One day, the Council were visiting ahead of some scheduled road works. George felt his presence was required and if only I could have captured the foreman’s face as George jumped a 7-bar gate to come and say hi. I did get told in no uncertain terms to keep him under control during the roadworks.

George loved people. We had builders for a few weeks and George spent every day with them – our very own clerk of works! For two years I’d see flashes of white & brown speed past as he’d run the gauntlet past the house to the pansy pots. If we were loading Alpacas for a day out or had family/friends for a BBQ, George felt his presence was needed too. I did once move the burger buns out of the way, but I’m not totally convinced they weren’t laced with goat lick.

He’d pop to the trekkers barn just to say hi and many times I’ve held very sensible conversations with people while having a goat on a lead rope. Eventually, we came to terms with our free-range goat and just went with it. I did warn our neighbours that ‘finder’s keepers’ was the rule. They never found him – fancy that. George had legend status.

In November of 2020 I noticed George wasn’t ‘right’. The vet came the same day and very quickly the situation became serious. I think it is fair to say our vet went above and beyond in trying to save George. We had numerous visits and trips to collect other medications. Sadly, George didn’t make it and we lost him after 5 days of battling to save him. I was heartbroken.

George was the biggest nuisance ever, he seemed to time his escapades to the very worst of moments. I’ve been late so many times to meetings because he got his head stuck in the stock fence in a field that he wasn’t supposed to be in, but I would never swap our time with him. He’s left an enormous gap in our lives and I know we would never ever get another George.


Dealing with loss is very much part of keeping livestock, however it’s never taken lightly. The care and attention George received in his last few days by everyone involved was wonderful. We remember with great fondness George the Goat and have no doubt that where ever he is, the pansy pots will never need weeded!

◆ What this exercise asks
A. In the passage about George the goat, in what month and year did the writer notice George wasn't 'right'?
B. Copy the section of the George the goat passage between "One day, the" and "during the roadworks.", inclusive.

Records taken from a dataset
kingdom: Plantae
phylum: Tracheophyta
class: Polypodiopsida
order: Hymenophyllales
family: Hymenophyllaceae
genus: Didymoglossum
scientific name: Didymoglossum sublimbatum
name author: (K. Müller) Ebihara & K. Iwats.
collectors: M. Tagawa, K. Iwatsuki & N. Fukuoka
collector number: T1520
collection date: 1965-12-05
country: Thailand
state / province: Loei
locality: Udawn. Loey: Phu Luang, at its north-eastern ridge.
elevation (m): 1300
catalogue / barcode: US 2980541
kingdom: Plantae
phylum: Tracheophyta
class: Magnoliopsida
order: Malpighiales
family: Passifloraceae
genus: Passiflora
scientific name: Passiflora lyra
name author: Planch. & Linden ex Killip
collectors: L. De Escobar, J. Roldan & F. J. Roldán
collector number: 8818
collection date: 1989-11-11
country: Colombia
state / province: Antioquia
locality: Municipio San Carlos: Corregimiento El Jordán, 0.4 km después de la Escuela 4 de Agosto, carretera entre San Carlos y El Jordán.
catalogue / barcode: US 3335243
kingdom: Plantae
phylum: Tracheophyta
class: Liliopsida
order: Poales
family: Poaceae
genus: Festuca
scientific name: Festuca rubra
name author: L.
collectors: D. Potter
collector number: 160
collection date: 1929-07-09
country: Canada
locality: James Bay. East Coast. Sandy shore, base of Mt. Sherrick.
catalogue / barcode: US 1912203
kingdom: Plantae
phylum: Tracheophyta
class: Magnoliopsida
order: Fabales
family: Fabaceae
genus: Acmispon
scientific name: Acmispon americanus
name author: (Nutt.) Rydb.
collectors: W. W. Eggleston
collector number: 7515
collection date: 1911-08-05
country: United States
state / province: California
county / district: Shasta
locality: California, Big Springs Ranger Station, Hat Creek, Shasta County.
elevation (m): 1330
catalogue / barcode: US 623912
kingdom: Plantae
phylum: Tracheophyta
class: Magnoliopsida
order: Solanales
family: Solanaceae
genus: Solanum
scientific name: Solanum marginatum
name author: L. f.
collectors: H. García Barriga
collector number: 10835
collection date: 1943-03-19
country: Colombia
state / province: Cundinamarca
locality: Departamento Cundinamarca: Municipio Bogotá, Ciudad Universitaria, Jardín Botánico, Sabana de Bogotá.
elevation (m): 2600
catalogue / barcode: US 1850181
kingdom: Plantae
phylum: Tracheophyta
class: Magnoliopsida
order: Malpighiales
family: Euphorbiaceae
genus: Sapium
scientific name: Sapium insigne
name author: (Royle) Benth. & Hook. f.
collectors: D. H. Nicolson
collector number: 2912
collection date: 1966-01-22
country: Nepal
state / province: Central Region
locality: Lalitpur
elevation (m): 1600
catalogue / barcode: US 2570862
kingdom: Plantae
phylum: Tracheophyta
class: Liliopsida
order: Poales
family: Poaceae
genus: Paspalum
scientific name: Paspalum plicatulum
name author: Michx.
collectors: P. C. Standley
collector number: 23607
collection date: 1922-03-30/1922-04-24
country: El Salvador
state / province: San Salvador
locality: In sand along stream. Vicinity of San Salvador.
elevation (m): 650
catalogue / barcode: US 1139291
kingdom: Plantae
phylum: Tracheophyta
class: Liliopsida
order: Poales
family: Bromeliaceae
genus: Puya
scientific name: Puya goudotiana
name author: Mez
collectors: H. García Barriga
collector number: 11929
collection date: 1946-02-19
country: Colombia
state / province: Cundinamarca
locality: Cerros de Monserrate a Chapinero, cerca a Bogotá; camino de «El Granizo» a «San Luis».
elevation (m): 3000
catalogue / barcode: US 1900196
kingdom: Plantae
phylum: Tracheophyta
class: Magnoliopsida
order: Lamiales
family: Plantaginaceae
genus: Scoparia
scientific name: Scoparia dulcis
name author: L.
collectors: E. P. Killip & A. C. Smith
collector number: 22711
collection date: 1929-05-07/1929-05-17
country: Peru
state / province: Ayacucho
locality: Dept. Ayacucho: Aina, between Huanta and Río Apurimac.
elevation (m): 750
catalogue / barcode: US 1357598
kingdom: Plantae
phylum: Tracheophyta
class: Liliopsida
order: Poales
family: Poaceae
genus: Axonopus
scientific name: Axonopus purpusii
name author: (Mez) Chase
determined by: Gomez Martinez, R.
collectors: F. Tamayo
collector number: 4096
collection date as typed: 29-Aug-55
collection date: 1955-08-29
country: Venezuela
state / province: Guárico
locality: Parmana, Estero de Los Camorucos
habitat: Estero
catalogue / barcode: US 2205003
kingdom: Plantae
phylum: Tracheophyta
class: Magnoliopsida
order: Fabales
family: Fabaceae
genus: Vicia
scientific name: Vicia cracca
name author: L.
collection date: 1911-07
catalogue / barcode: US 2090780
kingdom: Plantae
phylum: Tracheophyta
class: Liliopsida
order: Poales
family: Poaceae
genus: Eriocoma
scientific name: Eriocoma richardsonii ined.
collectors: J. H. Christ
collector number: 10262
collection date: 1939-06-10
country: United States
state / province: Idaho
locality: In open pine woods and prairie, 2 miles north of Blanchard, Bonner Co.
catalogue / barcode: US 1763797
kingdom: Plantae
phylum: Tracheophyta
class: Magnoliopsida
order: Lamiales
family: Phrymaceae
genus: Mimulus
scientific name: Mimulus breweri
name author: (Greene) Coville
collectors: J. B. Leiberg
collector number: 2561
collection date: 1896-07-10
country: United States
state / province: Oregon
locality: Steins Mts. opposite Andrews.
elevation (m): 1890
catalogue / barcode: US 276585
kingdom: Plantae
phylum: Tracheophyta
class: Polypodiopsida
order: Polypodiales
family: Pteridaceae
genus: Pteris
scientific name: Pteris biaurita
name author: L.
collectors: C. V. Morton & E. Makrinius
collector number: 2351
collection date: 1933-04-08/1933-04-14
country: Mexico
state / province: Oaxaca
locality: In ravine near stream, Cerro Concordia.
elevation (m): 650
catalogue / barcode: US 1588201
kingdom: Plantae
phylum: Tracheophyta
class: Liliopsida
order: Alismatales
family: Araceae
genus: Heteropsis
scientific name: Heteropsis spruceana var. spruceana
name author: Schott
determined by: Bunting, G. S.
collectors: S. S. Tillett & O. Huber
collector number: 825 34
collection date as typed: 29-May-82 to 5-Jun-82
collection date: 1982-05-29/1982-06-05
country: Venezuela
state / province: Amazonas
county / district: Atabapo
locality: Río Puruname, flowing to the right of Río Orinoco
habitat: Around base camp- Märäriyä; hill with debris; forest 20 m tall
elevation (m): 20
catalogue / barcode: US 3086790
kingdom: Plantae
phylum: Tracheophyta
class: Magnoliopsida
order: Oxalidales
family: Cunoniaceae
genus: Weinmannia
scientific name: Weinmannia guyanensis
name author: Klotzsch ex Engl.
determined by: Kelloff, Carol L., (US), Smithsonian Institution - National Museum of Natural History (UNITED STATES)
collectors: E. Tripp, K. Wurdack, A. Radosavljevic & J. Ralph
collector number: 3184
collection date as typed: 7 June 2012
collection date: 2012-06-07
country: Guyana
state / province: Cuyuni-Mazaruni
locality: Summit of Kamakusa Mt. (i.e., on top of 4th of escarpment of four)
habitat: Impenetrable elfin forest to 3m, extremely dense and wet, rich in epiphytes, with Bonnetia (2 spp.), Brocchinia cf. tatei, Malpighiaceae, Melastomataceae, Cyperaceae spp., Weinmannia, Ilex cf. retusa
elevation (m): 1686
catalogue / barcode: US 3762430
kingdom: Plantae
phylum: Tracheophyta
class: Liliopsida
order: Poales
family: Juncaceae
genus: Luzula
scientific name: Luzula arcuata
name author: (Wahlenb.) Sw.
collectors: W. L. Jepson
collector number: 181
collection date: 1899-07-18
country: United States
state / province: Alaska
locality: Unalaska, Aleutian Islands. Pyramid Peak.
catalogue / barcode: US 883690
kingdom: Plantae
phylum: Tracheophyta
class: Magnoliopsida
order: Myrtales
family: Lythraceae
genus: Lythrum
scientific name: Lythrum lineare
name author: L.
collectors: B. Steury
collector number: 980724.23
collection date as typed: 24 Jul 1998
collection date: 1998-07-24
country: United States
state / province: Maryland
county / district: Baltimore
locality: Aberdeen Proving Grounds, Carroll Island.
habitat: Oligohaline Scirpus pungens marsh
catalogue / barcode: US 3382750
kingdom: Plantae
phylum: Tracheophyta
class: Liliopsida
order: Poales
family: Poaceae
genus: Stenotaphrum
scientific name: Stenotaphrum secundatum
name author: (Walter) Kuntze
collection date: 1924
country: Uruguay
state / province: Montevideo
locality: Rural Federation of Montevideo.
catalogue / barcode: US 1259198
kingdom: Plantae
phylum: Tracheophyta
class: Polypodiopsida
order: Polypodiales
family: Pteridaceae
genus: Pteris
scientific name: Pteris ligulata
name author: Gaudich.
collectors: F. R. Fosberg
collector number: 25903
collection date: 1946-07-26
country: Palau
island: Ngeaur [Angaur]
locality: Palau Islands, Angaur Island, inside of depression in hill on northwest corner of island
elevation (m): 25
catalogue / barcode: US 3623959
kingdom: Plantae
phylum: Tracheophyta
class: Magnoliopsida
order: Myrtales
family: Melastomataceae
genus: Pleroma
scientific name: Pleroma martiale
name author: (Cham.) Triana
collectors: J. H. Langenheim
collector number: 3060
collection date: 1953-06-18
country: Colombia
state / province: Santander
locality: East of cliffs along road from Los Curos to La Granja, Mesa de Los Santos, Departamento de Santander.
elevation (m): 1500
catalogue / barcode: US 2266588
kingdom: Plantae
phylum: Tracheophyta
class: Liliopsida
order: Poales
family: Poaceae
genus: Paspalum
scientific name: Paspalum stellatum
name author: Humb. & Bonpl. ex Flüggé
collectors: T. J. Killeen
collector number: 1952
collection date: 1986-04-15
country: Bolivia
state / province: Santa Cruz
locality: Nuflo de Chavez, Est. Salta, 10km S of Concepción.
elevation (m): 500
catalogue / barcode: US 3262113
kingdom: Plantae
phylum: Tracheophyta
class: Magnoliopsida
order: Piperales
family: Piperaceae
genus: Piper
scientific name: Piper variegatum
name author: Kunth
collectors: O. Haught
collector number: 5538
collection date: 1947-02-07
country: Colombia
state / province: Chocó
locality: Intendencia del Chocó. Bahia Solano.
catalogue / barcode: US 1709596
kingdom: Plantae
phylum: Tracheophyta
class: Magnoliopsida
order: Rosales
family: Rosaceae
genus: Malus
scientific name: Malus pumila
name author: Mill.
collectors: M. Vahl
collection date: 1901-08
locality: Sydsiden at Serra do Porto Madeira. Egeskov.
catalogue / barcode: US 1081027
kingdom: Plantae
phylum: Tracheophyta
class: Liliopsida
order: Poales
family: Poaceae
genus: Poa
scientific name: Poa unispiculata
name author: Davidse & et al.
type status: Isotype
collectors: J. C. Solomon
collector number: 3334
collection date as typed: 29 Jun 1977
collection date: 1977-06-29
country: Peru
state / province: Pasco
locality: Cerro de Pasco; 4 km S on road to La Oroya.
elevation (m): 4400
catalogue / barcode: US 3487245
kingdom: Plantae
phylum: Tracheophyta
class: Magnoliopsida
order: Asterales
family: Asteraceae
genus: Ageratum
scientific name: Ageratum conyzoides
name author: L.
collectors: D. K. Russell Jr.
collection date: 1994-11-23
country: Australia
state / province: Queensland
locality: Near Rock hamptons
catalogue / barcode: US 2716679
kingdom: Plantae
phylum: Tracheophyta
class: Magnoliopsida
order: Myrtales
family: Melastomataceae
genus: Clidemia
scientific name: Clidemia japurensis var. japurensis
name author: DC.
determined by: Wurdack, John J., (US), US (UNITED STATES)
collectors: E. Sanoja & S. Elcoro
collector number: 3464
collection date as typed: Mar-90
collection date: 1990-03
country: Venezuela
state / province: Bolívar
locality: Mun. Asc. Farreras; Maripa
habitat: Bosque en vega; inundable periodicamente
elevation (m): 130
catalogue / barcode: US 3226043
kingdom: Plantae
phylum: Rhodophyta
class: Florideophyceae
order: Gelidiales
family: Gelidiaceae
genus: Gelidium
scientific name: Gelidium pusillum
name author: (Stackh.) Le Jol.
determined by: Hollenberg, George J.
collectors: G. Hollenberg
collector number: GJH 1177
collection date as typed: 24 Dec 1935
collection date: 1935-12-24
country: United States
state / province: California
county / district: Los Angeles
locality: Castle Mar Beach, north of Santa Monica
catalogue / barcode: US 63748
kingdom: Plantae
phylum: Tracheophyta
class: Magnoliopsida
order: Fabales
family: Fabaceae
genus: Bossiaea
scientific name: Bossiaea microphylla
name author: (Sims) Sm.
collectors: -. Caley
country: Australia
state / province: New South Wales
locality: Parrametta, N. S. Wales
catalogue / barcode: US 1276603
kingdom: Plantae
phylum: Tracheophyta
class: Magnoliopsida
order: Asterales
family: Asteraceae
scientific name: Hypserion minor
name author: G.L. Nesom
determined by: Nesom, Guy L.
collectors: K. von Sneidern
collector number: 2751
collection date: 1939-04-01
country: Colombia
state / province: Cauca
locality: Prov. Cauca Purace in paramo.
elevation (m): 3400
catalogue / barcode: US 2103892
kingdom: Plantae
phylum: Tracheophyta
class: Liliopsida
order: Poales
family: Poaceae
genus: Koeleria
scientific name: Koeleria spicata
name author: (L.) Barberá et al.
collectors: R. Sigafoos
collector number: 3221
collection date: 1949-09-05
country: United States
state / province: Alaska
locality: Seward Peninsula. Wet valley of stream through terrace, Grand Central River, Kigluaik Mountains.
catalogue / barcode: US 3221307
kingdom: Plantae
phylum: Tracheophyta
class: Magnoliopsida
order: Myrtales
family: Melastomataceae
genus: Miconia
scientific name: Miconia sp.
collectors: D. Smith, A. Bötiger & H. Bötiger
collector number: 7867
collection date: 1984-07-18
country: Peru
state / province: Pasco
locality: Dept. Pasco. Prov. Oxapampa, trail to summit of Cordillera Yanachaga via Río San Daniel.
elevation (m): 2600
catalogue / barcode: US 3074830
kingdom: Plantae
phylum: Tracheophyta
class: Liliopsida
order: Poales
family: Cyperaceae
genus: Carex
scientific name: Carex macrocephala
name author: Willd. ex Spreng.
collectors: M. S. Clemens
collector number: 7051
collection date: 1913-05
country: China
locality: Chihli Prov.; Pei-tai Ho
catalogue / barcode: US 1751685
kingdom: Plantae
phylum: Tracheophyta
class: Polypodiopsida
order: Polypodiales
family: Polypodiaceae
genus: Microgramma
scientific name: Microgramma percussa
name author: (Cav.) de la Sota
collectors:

◆ Activity answers
A. November 2020.

B.
One day, the Council were visiting ahead of some scheduled road works. George felt his presence was required and if only I could have captured the foreman’s face as George jumped a 7-bar gate to come and say hi. I did get told in no uncertain terms to keep him under control during the roadworks.